Am häufigsten erfahren Jugendliche das im Messenger-Dienst WhatsApp (59 Prozent). Doch auch aus der Bilder-App Instagram, die wie WhatsApp zum Facebook-Mutterkonzern Meta gehört, kennen laut Studie 41 Prozent der Befragten Mobbingattacken.
Erst in diesem Sommer hat Instagram neue Funktionen vorgestellt, um vor Hass zu schützen. Nutzer können etwa die direkte Kontaktaufnahme durch andere einschränken. Daneben sollen sich – vereinfacht gesagt – mithilfe von Filtern aggressive Kommentare und Nachrichten aussortieren lassen.
„Wir hoffen, dass diese neuen Funktionen die Menschen besser davor schützen, missbräuchliche Inhalte zu sehen“, sagte Instagram-Chef Adam Mosseri zur Einführung. Egal, ob es sich um rassistische, sexistische, homophobe oder andere Arten von Missbrauch handelt. Auch beim jüngsten Netzwerk, der populären Video-App TikTok, berichtet immerhin schon mehr als jeder Vierte von Mobbing.

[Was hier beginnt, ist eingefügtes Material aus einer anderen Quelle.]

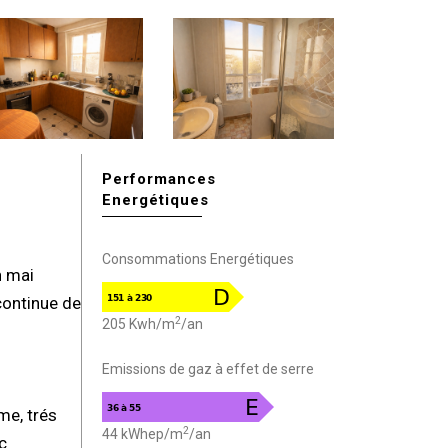
Performances
Energétiques
Consommations Energétiques
n mai
continue de
2
205 Kwh/m
/an
Emissions de gaz à effet de serre
me, trés
2
44 kWhep/m
/an
c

Barmer-Chef Straub fordert hingegen eine deutlich intensivere Prävention. Betroffene bräuchten leichten Zugang zu Hilfe und vor allem Anlaufstellen, denen sie vertrauen können. „Denn allein sind Mobbingattacken nur schwer zu bestehen“, sagt Straub. Wer Mobbing erfährt, geht damit zumeist zur eigenen Familie.
Zwei von drei Betroffenen suchen Hilfe bei den Eltern, wie die Studie zeigt. Für 44 Prozent gehört aber auch der Freundeskreis zu den ersten Ansprechpersonen. „Mütter und Väter, die besten Freundinnen und Freunde genießen in der schwierigen Lage, in die Betroffene durch das Mobbing geraten, das größte Vertrauen“, erklärt Straub.

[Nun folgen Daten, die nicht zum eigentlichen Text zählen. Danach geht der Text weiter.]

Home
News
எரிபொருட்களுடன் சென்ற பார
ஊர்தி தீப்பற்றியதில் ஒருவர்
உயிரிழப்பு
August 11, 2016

Daneben gibt es aber weitere Anlaufstellen, bei denen Teenager nach Hilfe suchen können. Wer heftig mobbt, macht sich häufig sogar strafbar. Betroffene können also Anzeige bei der Polizei erstatten. Doch auch Selbsthilfegruppen und Lehrer bieten sich als Ansprechpartner an. Insbesondere Schulen könnten aktive Aufklärungsarbeit leisten, heißt es von der EU-Initiative Klicksafe.
Allerdings: „Wir wissen aus der Forschung, dass Mobbing sehr spät von Lehrkräften wahrgenommen wird“, sagte Klicksafe-Leiterin Birgit Kimmel anlässlich des jüngsten Aktionstags gegen Cybermobbing vor wenigen Wochen.
Schon vor der Corona-Pandemie sei Cybermobbing ein wachsendes Problem gewesen, heißt es von der Initiative. Die Pandemie habe die Situation aber weiter verschärft, da sich viele Aktivitäten wie Freunde treffen und schulische Angebote ins Internet verlagert haben.
Die Dunkelziffer der betroffenen Teenager dürfte indes höher sein. Zwar behauptet etwa ein Drittel der 14- bis 17-Jährigen laut Barmer-Studie, noch nie etwas von Cybermobbing mitbekommen zu haben. 17 Prozent machten allerdings keine Angabe – oder sagten, sie wüssten es nicht.